Ни много ни мало встретить купеческого сына Парфёна Рогожина, знакомство с которым драматически определит его жизнь, войти в семейство Епанчиных, снять квартиру у Иволгиных, где он тут же попадёт в центр семейного скандала, и оказаться на празднике у Настасьи Филипповны, где сладострастникам предъявляется счёт, а сто тысяч запросто жгут в камине, и наконец узнать, что сам он — миллионер.

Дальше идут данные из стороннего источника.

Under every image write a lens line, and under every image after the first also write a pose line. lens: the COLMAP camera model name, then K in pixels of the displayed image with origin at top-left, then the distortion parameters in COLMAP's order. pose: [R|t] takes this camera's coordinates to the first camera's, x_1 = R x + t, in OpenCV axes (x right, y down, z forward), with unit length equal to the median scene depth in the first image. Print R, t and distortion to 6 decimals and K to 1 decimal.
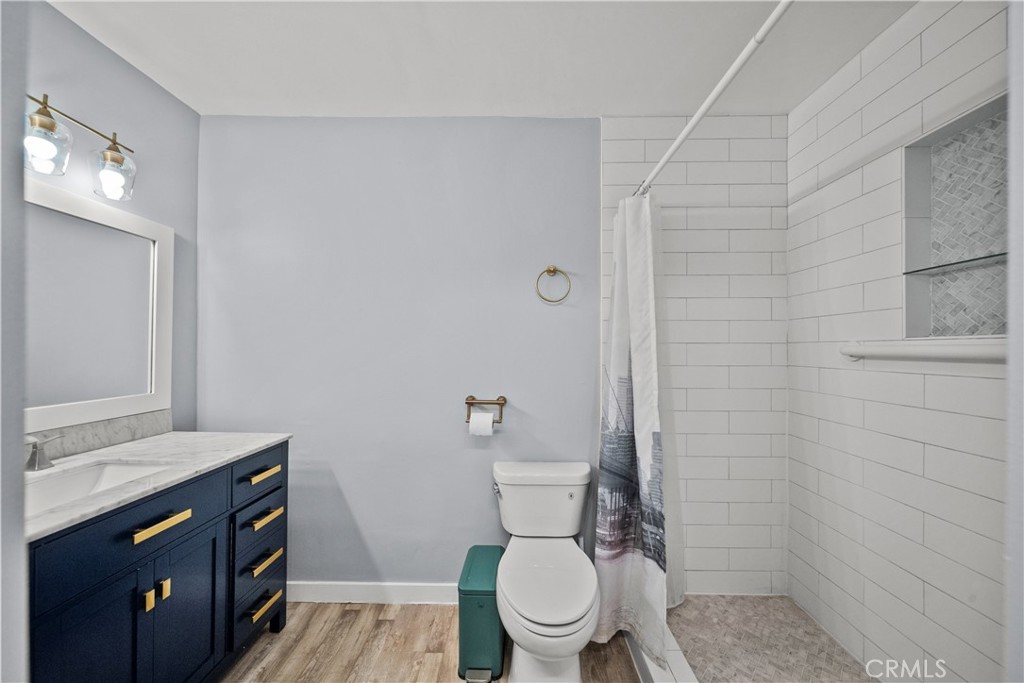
lens RADIAL K [[362.3, 0, 517.8], [0, 362.3, 346.6], [0, 0, 1]] dist [-0.000149, -0.000925]
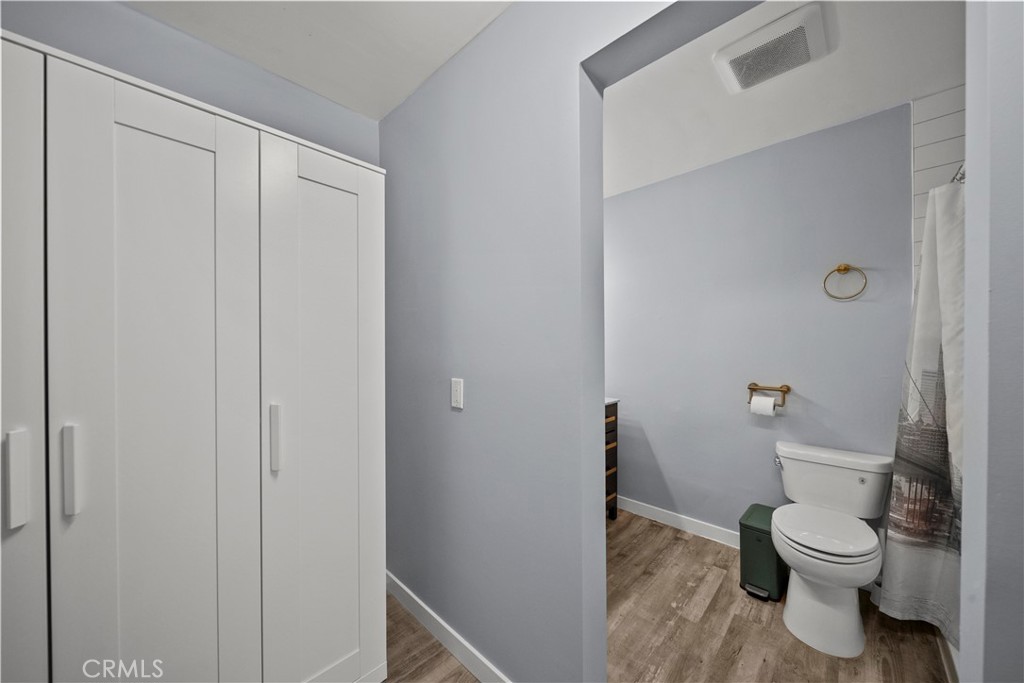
lens RADIAL K [[362.3, 0, 515.1], [0, 362.3, 345.7], [0, 0, 1]] dist [-0.000149, -0.000925]
pose [[0.727215, -0.006222, -0.686381, 0.144400], [0.008931, 0.999960, 0.000398, 0.004538], [0.686351, -0.006420, 0.727242, -0.501045]]
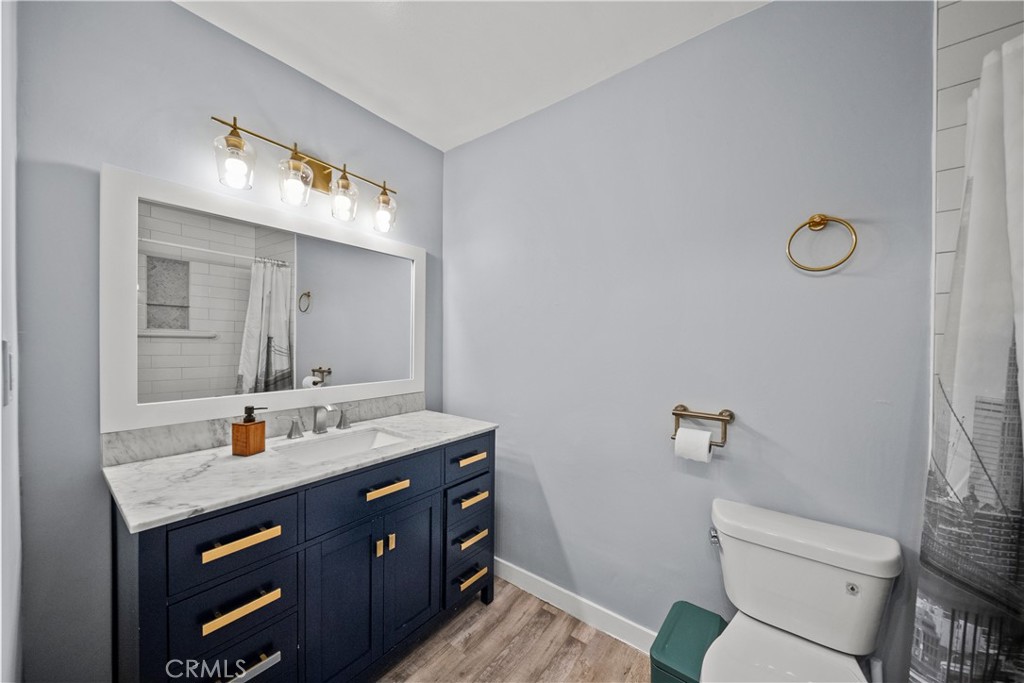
lens RADIAL K [[362.3, 0, 515.7], [0, 362.3, 347.1], [0, 0, 1]] dist [-0.000149, -0.000925]
pose [[0.800139, 0.004292, -0.599799, 0.061205], [0.003455, 0.999925, 0.011765, 0.001662], [0.599804, -0.011486, 0.800064, 0.197575]]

Рядовому человеку столько приключений и в пять лет жизни не выпадает, но Мышкин — герой романный. К тому же, Достоевскому нужен стремительный бег сюжета, эта спрессовыванность действий — он раскачивает читателя на качелях, не даёт ему отдыха, чтобы тот скорее погрузился в сомнамбулический бред и не успел от него очнуться до финальной главы. Так взахлёб можно читать детектив, бульварное чтиво, но не роман о «положительно прекрасном человеке» — то ли неврастенике, то ли святом (или обоих вместе взятых, как в «Идиоте»).
Достоевский использует «низкие» приёмы и театральные эффекты, играет на интересе читателя к теневым сторонам жизни и тут же расставляет экзистенциальные ловушки: Мышкин, ведомый то ли альтруизмом, то ли безумием, вновь и вновь пытается помочь «обычным» людям, светские интриги которых заканчиваются «хорошею, американскою клеёнкой».